Re: <linux/linkage.h> generates incorrect cache alignments for 486and above

From: Jamie Lokier (lkd@tantalophile.demon.co.uk)
Date: Fri Jan 28 2000 - 07:04:26 EST


[Linus, you're Cc'ed because this refers to a previous discussion with
you, and because there's a suggested optimisation to i386 entry.S at the end]

Chris Sears wrote:
> So this is where the 16 comes from. These ifetch blocks still get
> fetched from the cache. Ya wanna see a bad example? This is from entry.S
>
> ENTRY(system_call)
> ...
> movl %eax,EAX(%esp) # save the return value
> ALIGN
> .globl ret_from_sys_call
> .globl ret_from_intr
> ret_from_sys_call:
> movl SYMBOL_NAME(bh_mask),%eax
> ...
>
> This is the output from readelf -i 1 entry.o
>
> 0x000000f4 movl %eax,0x18(%esp)
> 0x000000f8 nop
> 0x000000f9 leal 0x0(%esi),%esi
> 0x00000100 movl 0x00000000,%eax
> 0x00000105 andl 0x00000000,%eax
>
> What is this "leal" junk? That there is one very large nop.
> The price of the alignment is two nop instructions.
> If ALIGN were set to the cache line size it would be the same
> because system_call to the ALIGN is very near two cache lines
> already.
>
> This one is a tough call. Two nops in the straightline code vs
> mis-alignment in the shared code. Ok, one nop,
> they would be paired in the UV pipeline. Probably leave it be.

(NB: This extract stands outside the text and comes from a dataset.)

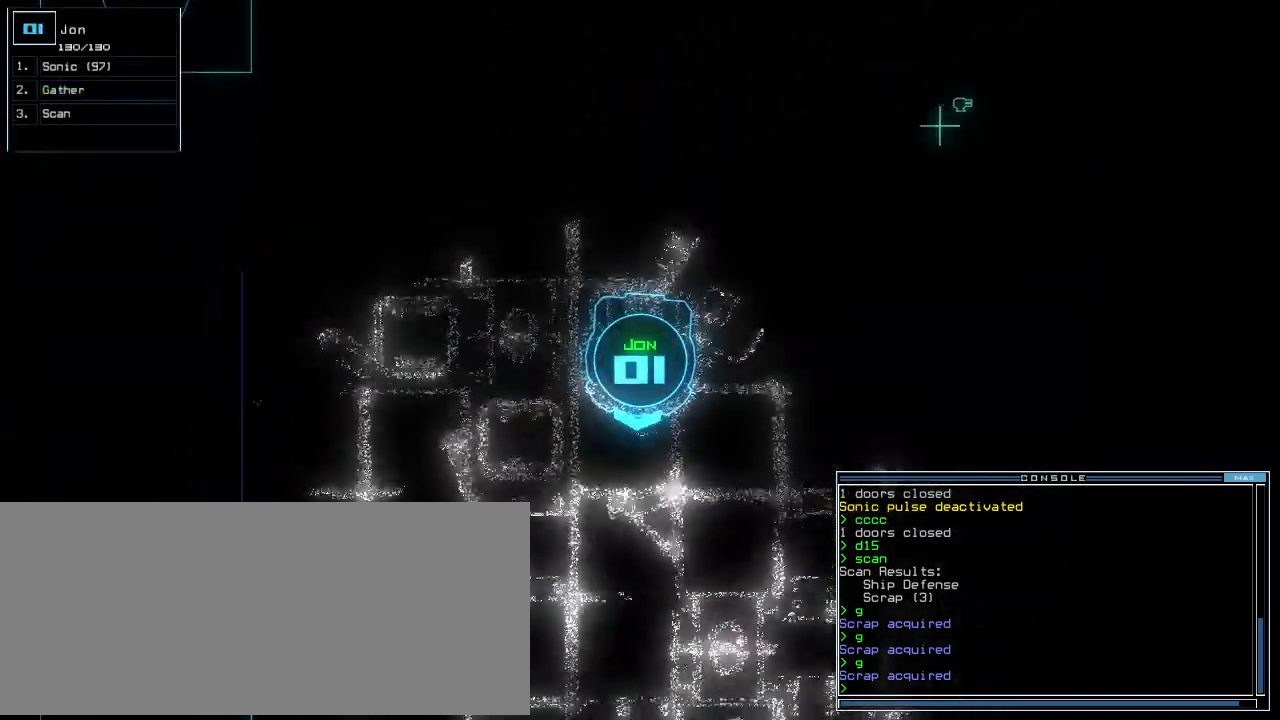
{"keys": ["up"], "events": []}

Linus already gave his opinion on this months ago: the ALIGN should go
because syscalls are the most common path. However, he didn't remove it.

On a Pentium as you say, the alignment takes only 1 cycle for the paired
nop. It is probably less of a hit than the misaligned jump in the page
fault case.

Especially as the jump is to large instructions (10 bytes for the pair,
but I don't know if it makes any difference as I don't know if the
Pentium's decode can work with partial ifetch blocks).

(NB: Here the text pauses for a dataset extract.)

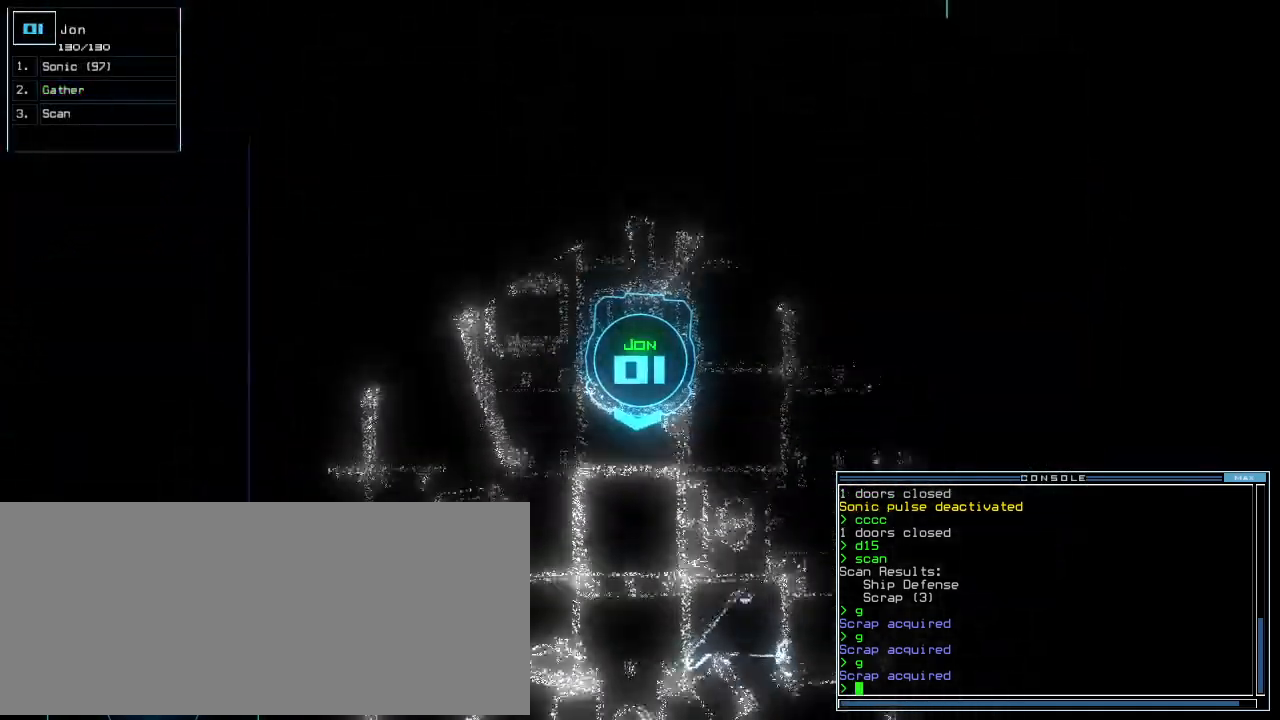
{"keys": ["up"]}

I'd guess the two most common paths are system calls and page faults.
Some applications will fault often, other will call syscalls a lot.
That's my guess (I haven't measured anything).

So on balance I'd leave the ALIGN there. Even though the exit code is
very small, most application do syscalls _and_ page faults, so even
duplicating a single cache line will sometimes mean one more cache line
of the application to reload later. And we know that a cache line takes
longer to load than a paired nop takes to execute.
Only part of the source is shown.